Den seit vielen Jahren/Jahrzehnten sinkenden Schülerzahlen begegnet man allerorten mit Seminaren, auf denen Werbemaßnahmen vermittelt werden, Strategien, wie man mehr Schüler "rekrutieren" könnte. Das mag hilfreich sein, beantwortet aber nicht die Kernfrage nach den Gründen für den Rückgang. Die Verweis auf Moderscheinungen mag seine Berechtigung haben: der Swing der 50er Jahre und die Oberkrainer der 70er und 80er Jahre funktionieren kaum noch als Anreiz, für die Volksmusik eignen sich die diatonischen Instrumente mehr. Dabei ist aber gerade die offensichtlich große Abhängigkeit von derlei Moden ein klares Indiz dafür, daß es bisher nicht gelungen ist, eine die Zeiten überdauernde qualitätsvolle Literatur zu schaffen, dem Akkordeon einen unverzichtbaren Platz im Muskleben zu sichern.
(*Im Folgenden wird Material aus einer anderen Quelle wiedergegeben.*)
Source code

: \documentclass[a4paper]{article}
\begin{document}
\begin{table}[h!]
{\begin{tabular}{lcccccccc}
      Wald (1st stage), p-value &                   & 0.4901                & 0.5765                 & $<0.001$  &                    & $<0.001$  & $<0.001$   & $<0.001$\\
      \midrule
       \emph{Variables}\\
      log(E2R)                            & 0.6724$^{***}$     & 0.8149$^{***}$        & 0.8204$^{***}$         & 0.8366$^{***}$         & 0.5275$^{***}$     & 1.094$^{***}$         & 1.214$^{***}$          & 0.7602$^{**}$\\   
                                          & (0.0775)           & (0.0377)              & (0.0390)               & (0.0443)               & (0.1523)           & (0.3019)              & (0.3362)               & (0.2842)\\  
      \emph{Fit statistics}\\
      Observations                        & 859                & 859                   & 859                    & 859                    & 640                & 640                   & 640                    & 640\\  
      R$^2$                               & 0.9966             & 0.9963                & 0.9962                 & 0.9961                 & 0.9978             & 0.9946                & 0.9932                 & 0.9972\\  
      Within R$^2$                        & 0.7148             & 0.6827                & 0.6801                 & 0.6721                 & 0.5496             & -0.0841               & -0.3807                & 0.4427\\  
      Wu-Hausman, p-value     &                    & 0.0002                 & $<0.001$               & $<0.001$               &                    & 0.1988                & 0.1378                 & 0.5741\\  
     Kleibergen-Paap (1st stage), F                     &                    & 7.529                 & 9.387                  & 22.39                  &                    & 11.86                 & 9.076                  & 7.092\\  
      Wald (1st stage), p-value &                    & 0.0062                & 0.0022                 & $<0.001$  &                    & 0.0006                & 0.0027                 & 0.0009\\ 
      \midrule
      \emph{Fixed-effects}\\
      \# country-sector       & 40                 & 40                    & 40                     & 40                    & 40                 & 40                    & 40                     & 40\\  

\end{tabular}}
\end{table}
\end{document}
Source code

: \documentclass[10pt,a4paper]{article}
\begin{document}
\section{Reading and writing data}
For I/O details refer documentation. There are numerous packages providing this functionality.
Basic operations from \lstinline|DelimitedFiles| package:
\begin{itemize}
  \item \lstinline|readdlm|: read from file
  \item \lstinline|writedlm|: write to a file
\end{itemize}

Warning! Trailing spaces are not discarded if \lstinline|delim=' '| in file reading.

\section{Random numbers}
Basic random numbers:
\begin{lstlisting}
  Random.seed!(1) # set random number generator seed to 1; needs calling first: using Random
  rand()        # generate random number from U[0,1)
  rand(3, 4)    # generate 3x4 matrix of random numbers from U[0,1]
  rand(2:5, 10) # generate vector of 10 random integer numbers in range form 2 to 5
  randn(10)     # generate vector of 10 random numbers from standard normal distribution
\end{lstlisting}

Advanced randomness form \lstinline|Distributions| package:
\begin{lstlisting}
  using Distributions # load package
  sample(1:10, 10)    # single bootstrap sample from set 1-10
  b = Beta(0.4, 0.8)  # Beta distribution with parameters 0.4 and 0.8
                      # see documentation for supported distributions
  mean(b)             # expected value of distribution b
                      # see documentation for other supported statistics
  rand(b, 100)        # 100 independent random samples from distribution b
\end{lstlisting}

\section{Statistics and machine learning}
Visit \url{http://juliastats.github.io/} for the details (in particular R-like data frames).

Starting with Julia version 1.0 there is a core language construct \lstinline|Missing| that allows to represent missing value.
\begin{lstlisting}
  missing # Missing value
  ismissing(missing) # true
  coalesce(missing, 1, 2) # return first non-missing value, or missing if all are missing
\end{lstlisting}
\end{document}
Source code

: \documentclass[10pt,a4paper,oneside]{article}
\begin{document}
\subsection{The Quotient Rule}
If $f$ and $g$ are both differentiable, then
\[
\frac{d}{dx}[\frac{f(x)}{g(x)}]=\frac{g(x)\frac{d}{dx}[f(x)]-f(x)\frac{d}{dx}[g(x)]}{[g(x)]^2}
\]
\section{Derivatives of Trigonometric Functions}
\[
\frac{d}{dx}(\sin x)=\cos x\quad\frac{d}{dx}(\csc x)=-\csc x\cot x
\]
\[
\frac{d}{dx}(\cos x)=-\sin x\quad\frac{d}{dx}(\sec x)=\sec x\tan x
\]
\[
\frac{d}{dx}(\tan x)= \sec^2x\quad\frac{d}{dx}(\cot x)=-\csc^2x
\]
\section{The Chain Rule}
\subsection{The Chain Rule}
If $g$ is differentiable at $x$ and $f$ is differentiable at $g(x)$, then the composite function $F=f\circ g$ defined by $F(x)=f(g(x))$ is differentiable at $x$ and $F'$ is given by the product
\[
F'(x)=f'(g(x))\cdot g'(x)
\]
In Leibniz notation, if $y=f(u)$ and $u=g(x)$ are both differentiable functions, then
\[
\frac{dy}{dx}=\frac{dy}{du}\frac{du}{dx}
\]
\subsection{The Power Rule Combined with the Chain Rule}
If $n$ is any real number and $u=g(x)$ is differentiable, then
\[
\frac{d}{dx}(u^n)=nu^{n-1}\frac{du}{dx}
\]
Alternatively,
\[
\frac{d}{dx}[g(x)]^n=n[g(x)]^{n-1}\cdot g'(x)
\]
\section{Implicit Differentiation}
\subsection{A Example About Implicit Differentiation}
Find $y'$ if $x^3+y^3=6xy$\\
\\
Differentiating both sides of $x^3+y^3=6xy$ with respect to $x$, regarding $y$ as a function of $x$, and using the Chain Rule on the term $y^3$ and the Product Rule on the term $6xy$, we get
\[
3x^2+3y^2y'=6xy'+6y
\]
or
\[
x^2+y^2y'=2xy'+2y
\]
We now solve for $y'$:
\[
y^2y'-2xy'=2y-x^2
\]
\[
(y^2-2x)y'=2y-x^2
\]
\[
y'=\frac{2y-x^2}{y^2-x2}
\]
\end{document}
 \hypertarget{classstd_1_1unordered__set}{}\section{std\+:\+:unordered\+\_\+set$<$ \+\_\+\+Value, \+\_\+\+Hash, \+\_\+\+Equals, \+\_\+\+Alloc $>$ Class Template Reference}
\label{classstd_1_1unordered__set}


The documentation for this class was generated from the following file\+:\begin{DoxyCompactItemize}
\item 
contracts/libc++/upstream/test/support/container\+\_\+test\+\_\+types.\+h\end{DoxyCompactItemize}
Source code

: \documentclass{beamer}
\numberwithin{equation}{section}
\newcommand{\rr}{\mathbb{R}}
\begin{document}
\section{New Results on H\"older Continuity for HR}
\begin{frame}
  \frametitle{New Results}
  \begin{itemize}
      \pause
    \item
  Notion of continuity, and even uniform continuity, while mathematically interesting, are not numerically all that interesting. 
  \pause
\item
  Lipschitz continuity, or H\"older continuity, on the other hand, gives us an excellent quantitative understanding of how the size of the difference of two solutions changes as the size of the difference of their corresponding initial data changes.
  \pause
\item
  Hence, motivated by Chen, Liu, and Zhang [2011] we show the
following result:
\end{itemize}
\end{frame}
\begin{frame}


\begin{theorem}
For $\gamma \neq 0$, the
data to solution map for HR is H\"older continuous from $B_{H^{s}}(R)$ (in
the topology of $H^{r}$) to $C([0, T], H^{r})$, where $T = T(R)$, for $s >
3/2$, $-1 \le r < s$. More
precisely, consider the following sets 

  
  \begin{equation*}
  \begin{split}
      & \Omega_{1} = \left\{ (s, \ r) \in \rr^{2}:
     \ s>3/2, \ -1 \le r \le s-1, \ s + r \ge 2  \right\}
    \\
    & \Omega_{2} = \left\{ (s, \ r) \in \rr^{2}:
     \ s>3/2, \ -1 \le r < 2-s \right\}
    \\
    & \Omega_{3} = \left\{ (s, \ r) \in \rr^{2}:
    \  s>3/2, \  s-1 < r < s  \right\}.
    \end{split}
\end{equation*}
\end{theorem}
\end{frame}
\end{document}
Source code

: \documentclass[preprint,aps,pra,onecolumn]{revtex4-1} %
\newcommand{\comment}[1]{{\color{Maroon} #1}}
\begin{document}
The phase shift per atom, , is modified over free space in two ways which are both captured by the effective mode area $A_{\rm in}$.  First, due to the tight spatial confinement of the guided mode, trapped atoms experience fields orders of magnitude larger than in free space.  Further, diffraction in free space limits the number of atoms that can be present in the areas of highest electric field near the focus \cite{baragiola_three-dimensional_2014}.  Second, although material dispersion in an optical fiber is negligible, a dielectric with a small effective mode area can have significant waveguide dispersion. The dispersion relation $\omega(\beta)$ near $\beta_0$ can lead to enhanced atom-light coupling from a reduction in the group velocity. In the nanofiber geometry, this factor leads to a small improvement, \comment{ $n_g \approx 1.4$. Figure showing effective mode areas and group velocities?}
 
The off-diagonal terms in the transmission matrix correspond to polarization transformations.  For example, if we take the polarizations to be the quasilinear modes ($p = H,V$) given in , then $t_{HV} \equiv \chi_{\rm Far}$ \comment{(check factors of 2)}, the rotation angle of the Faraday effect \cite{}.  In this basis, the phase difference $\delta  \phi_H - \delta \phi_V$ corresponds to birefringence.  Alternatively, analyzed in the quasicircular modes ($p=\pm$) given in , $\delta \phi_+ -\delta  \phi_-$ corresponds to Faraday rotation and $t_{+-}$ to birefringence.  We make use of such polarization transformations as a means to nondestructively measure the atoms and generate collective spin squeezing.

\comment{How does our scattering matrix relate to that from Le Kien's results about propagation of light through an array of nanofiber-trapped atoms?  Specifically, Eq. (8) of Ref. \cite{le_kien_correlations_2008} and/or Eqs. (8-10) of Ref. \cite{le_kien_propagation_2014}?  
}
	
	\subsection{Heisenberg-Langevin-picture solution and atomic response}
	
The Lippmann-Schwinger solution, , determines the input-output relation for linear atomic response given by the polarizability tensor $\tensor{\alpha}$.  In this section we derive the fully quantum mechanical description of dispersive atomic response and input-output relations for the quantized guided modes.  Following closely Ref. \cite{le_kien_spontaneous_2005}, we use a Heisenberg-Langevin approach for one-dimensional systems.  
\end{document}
Ich behaupte auch, daß unsere Didaktik nicht mit den Entwicklungen bei den anderen Instrumenten mithalten konnte, vieles ist im Akkordeonbereich noch von Laien dominiert, den professionell ausgebildeten Akkordeonisten gibt es ja auch noch nicht allzu lange, und manchmal findet auch er nicht die richtigen Antworten und Visionen hinsichtlich der aktuellen Situation. Meine Antwort: siehe oben.